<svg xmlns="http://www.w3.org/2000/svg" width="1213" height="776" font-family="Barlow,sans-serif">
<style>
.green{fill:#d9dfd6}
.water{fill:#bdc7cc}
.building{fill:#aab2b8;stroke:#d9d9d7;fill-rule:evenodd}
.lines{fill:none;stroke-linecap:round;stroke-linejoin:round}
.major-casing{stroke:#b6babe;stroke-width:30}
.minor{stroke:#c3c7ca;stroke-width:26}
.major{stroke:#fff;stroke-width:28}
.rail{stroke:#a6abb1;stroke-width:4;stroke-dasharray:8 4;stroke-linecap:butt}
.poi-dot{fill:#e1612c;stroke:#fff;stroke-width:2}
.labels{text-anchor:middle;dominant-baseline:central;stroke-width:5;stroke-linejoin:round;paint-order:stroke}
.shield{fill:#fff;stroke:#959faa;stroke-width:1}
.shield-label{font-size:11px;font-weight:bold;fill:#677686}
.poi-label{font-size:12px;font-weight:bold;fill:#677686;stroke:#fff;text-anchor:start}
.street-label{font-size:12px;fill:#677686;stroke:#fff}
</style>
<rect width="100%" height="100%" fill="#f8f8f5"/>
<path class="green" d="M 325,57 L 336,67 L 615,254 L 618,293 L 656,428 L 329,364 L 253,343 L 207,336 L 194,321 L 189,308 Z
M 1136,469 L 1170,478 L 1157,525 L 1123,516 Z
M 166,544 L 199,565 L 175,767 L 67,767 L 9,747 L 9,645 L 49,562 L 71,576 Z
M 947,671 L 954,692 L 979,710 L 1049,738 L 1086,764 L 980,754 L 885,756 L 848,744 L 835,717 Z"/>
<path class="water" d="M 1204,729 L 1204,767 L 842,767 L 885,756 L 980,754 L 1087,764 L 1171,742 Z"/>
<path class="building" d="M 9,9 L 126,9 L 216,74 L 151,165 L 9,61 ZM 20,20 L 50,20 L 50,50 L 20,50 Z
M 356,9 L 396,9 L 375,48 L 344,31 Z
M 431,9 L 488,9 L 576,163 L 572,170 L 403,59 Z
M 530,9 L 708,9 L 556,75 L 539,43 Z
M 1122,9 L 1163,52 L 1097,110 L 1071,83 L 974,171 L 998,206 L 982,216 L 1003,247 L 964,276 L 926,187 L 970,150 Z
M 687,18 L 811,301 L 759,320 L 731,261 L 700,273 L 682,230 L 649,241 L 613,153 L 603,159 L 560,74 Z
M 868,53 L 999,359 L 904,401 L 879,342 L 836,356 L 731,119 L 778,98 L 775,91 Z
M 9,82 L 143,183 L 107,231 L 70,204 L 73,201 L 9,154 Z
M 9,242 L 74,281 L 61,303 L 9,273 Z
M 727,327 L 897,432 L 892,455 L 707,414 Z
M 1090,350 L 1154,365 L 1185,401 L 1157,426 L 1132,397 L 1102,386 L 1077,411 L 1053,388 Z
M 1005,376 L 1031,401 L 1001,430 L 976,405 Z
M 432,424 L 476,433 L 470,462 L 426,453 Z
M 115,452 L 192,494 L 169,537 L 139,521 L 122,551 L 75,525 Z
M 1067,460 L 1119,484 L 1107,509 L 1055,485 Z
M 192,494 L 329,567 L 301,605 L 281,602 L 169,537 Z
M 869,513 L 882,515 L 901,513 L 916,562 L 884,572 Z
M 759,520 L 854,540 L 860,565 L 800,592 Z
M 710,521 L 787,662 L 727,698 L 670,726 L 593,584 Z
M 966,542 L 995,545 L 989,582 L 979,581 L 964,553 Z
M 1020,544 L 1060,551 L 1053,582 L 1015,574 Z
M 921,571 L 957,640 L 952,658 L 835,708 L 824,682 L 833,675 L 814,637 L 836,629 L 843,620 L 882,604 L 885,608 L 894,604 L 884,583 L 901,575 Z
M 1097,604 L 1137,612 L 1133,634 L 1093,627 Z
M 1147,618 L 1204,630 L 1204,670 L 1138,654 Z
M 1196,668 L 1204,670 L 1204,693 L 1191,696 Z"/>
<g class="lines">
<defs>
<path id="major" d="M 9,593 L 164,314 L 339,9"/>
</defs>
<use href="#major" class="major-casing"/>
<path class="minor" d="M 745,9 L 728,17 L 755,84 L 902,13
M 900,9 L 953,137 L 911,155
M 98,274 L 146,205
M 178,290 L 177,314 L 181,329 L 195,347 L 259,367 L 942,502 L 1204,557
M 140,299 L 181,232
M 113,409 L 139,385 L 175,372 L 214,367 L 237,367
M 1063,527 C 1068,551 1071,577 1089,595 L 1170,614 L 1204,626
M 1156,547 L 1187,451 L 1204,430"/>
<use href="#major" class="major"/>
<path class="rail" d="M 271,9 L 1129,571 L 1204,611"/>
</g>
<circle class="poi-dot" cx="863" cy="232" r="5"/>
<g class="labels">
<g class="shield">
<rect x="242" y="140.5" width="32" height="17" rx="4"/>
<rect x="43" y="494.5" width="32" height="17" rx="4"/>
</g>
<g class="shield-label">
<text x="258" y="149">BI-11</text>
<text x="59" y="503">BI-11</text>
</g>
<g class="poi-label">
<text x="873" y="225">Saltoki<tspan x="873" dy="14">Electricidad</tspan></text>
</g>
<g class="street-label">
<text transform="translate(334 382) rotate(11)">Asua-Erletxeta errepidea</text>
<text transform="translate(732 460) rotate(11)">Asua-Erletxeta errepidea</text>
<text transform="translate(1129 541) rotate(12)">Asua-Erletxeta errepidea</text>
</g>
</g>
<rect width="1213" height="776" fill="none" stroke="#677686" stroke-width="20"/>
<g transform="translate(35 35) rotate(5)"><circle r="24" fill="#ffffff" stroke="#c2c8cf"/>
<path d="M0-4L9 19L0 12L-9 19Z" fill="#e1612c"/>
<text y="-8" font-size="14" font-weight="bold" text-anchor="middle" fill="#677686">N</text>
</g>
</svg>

□ □ □ □ □

-- TASK GOAL --
The answer should be one number, namely how many lines of the entries above include the string "size".

-- RESULT OF THIS EXERCISE --
4